About Fate Therapeutics’ iPSC Product Platform
The Company’s proprietary induced pluripotent stem cell (iPSC) product platform enables mass production of off-the-shelf, engineered, homogeneous cell products that can be administered with multiple doses to deliver more effective pharmacologic activity, including in combination with other cancer treatments. Human iPSCs possess the unique dual properties of unlimited self-renewal and differentiation potential into all cell types of the body. The Company’s first-of-kind approach involves engineering human iPSCs in a one-time genetic modification event and selecting a single engineered iPSC for maintenance as a clonal master iPSC line.
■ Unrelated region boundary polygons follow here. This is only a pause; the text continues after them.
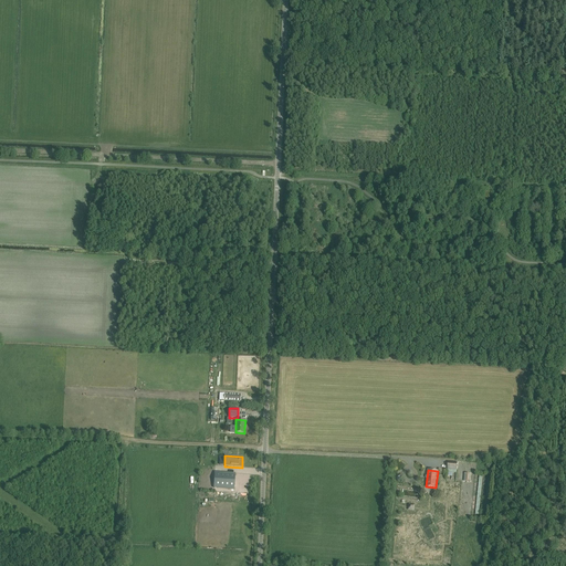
[(234,490),(236,473),(215,472),(213,488),(234,490)]
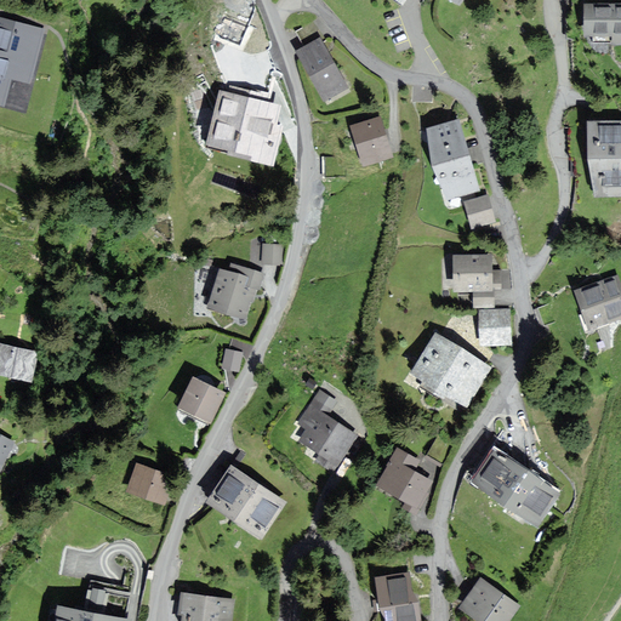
[(620,5),(587,5),(586,35),(613,36),(613,44),(620,44),(620,5)]
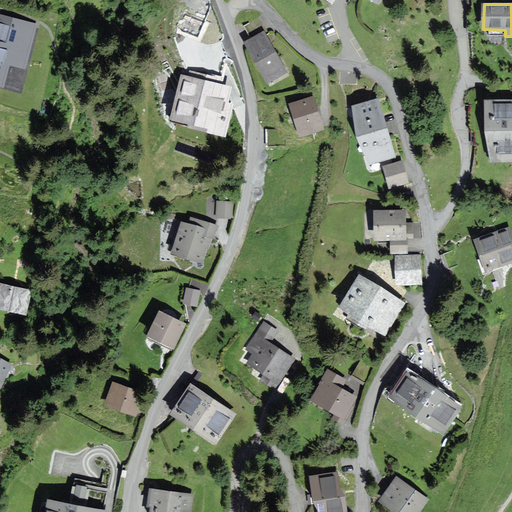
[(0,14),(0,85),(5,87),(11,63),(24,66),(35,24),(0,14)]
Analogous to master cell lines used to manufacture biopharmaceutical drug products such as monoclonal antibodies, clonal master iPSC lines are a renewable source for manufacturing cell therapy products which are well-defined and uniform in composition, can be mass produced at significant scale in a cost-effective manner, and can be delivered off-the-shelf for patient treatment. As a result, the Company’s platform is uniquely capable of overcoming numerous limitations associated with the production of cell therapies using patient- or donor-sourced cells, which is logistically complex and expensive and is subject to batch-to-batch and cell-to-cell variability that can affect clinical safety and efficacy. Fate Therapeutics’ iPSC product platform is supported by an intellectual property portfolio of over 350 issued patents and 150 pending patent applications.